[[ Excerpted passage, beginning ]]

A Coaching Power Tool Created by Cassidy Nasello
(Work-Life Integration Coach, GERMANY)
The most relevant definition for “jealous” was from Vocabulary.com:
Feeling or showing envy of someone or their achievements and advantages
Being called jealous could never be confused with a compliment. In fact, it’s a downright insult. Yet, many of us harbor jealousy of others. It starts when we are little and begins to compare ourselves to our friends on the playground. We lack the understanding of our differences and often are not taught about the beauty of these differences. As self-defense, we learn to create stories about why they have what they have and why we don’t. Anger ensues and we can build up to feel as harsh as hatred–even towards our own friends. We might even keep people in our lives to get close to what we want. Rather than learning from those we envy, we often get lost in our limiting beliefs and negative emotions which further stick us in our cycle of negative thoughts.
If jealousy becomes a familiar feeling that is easily accessed, there is no shortage of opportunities to deploy it. In The Art of Happiness, the Dalai Lama said,
In the case of wanting more possessions, if that is based on a mental attitude that just wants more and more, then eventually you’ll reach a limit of what you can get; you’ll come up against reality. And then when you reach that limit, you’ll lose all hope, sink into depression, and so on.
Even when jealousy sparks a competitive spirit that is productive in acquiring more, but as the Dalai Lama stated that there are limits and there will always be someone more successful. So, even if it is jealousy that fuels our competitive side, it is important to recognize the pitfalls of this approach and how we likely may still feel unsatisfied even when we do reach the proverbial top.
So how can we shift our perspective on jealousy so that we can be healthy, goal-oriented humans, full of gratitude? We can let ourselves be inspired by others and then we must use that to look inward to our own desires.
Perspective on jealousy in the context of competition
Jealousy can rob us of time and cloud our vision of what we actually want.
Consider Sarah, who was raised on the sports field and went to a competitive high school. She always knew how she ranked against the competition and was jealous of the faster thrower, better student, and prettier friend. She went to a reputable college and afterward found herself in sales, where she could find her competitive spirit and earn whatever she wanted. Her hidden jealousies fueled her socially acceptable competitiveness and she was rewarded financially for her drive. But with all her success, she still felt like something was missing. It was always about the next deal she had to close.

[[ Excerpted passage, end ]]
[[ Data section, beginning ]]

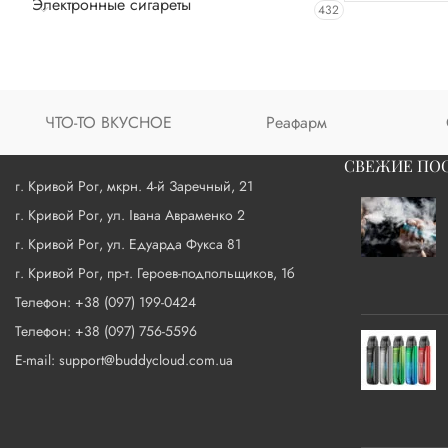
Электронные сигареты
432
ЧТО-ТО ВКУСНОЕ
Реафарм
СВЕЖИЕ ПО
г. Кривой Рог, мкрн. 4-й Заречный, 21
г. Кривой Рог, ул. Івана Авраменко 2
г. Кривой Рог, ул. Едуарда Фукса 81
г. Кривой Рог, пр-т. Героев-подпольщиков, 1б
Телефон: +38 (097) 199-0424
Телефон: +38 (097) 756-5596
E-mail: support@buddycloud.com.ua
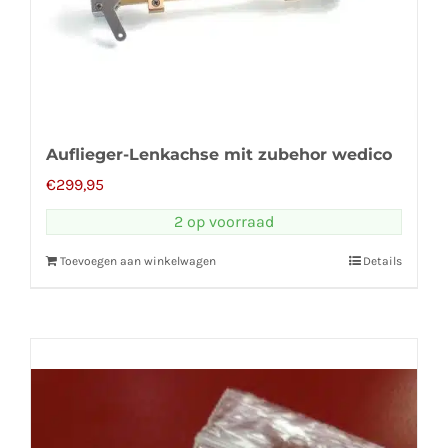
Auflieger-Lenkachse mit zubehor wedico
€
299,95
2 op voorraad
Toevoegen aan winkelwagen
Details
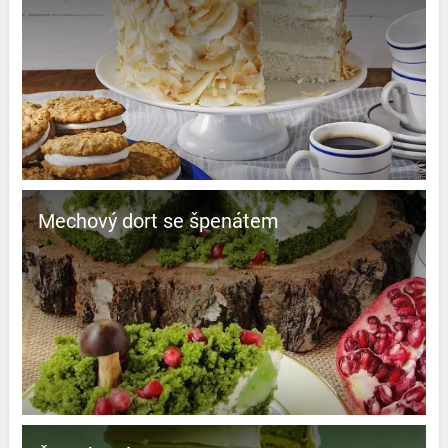
Mechový dort se špenátem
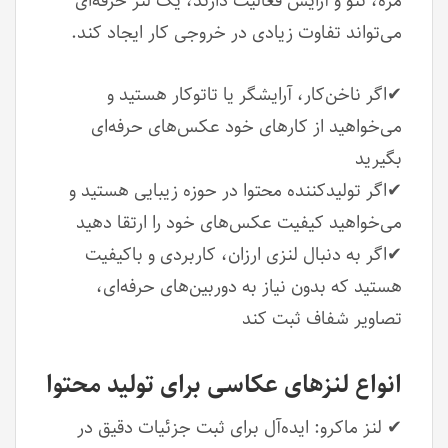
مژه، تتو و آرایش فعالیت دارند، یک لنز حرفه‌ای
می‌تواند تفاوت زیادی در خروجی کار ایجاد کند.
✔اگر ناخن‌کار، آرایشگر یا تاتوکار هستید و
می‌خواهید از کارهای خود عکس‌های حرفه‌ای
بگیرید
✔اگر تولیدکننده محتوا در حوزه زیبایی هستید و
می‌خواهید کیفیت عکس‌های خود را ارتقا دهید
✔اگر به دنبال لنزی ارزان، کاربردی و باکیفیت
هستید که بدون نیاز به دوربین‌های حرفه‌ای،
تصاویر شفاف ثبت کند
انواع لنزهای عکاسی برای تولید محتوا
✔ لنز ماکرو: ایده‌آل برای ثبت جزئیات دقیق در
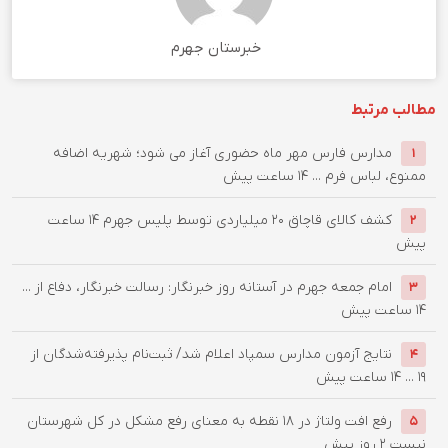
خبرستان جهرم
مطالب مرتبط
مدارس فارس مهر ماه حضوری آغاز می شود؛ شهریه اضافه
1
ممنوع، لباس فرم ...
14 ساعت پیش
کشف کالای قاچاق 20 میلیاردی توسط پلیس جهرم
14 ساعت
2
پیش
امام جمعه جهرم در آستانه روز خبرنگار: رسالت خبرنگار، دفاع از ...
3
14 ساعت پیش
نتایج آزمون مدارس سمپاد اعلام شد/ ثبت‌نام پذیرفته‌شدگان از
4
۱۹ ...
14 ساعت پیش
رفع افت ولتاژ در ۱۸ نقطه به معنای رفع مشکل در کل شهرستان
5
نیست
2 روز پیش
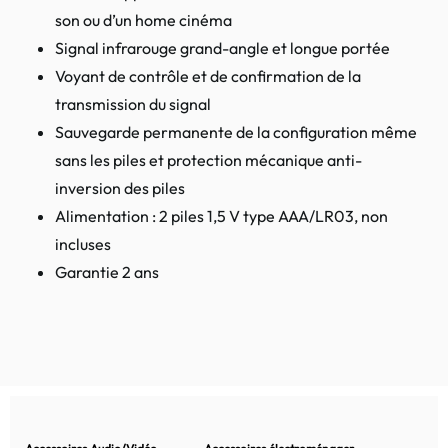
son ou d’un home cinéma
Signal infrarouge grand-angle et longue portée
Voyant de contrôle et de confirmation de la
transmission du signal
Sauvegarde permanente de la configuration même
sans les piles et protection mécanique anti-
inversion des piles
Alimentation : 2 piles 1,5 V type AAA/LR03, non
incluses
Garantie 2 ans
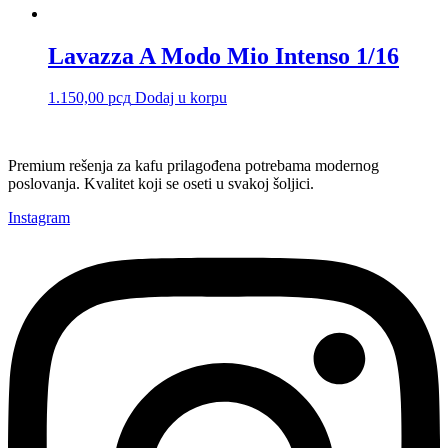
Lavazza A Modo Mio Intenso 1/16
1.150,00
рсд
Dodaj u korpu
Premium rešenja za kafu prilagođena potrebama modernog
poslovanja. Kvalitet koji se oseti u svakoj šoljici.
Instagram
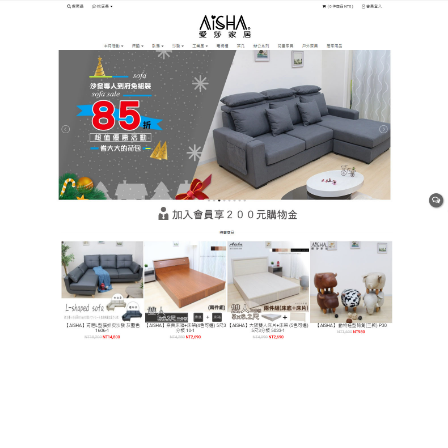
樹林平價網購家具店
月份:
2026 年 7 月
北歐風适配！平價沙發清新簡
約貓抓也不毀顏值
喜歡北歐清新風居家裝修，卻因為養貓而不敢選好看
的沙發？
平價沙發
北歐風專屬适配，清新簡約、颜值
在線，防貓抓、耐磨耐用，讓你既能擁有北歐清新居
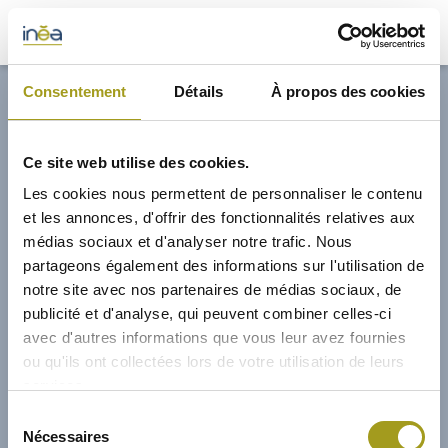
32,70€
Consentement
Détails
À propos des cookies
ACTUS
Ce site web utilise des cookies.
PRESSE
Les cookies nous permettent de personnaliser le contenu
et les annonces, d'offrir des fonctionnalités relatives aux
INVESTISSEURS
médias sociaux et d'analyser notre trafic. Nous
partageons également des informations sur l'utilisation de
notre site avec nos partenaires de médias sociaux, de
PORTE-DOCUMENTS
publicité et d'analyse, qui peuvent combiner celles-ci
avec d'autres informations que vous leur avez fournies
GREEN BUILDING
ou qu'ils ont collectées lors de votre utilisation de leurs
services.
RÉGIONS
02/04/2026
Sélection
Nécessaires
du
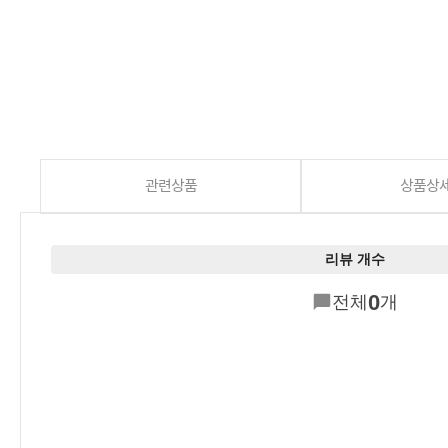
관련상품
상품상
리뷰 개수
0
전체
개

[[ Data section, end ]]

* **Prompt**
Summarize the text on jealousy in two sentences.

* **Written answer**
Jealousy, defined as envy of someone or their achievements and advantages, begins in childhood when we compare ourselves to friends, and it leads us to build stories, anger, and cycles of negative thought instead of learning from those we envy. Drawing on the Dalai Lama's point that wanting more always meets a limit, the text warns that even jealousy that fuels competition, as in Sarah's successful sales career, can leave us unsatisfied, and it urges letting others inspire us to look inward to our own desires.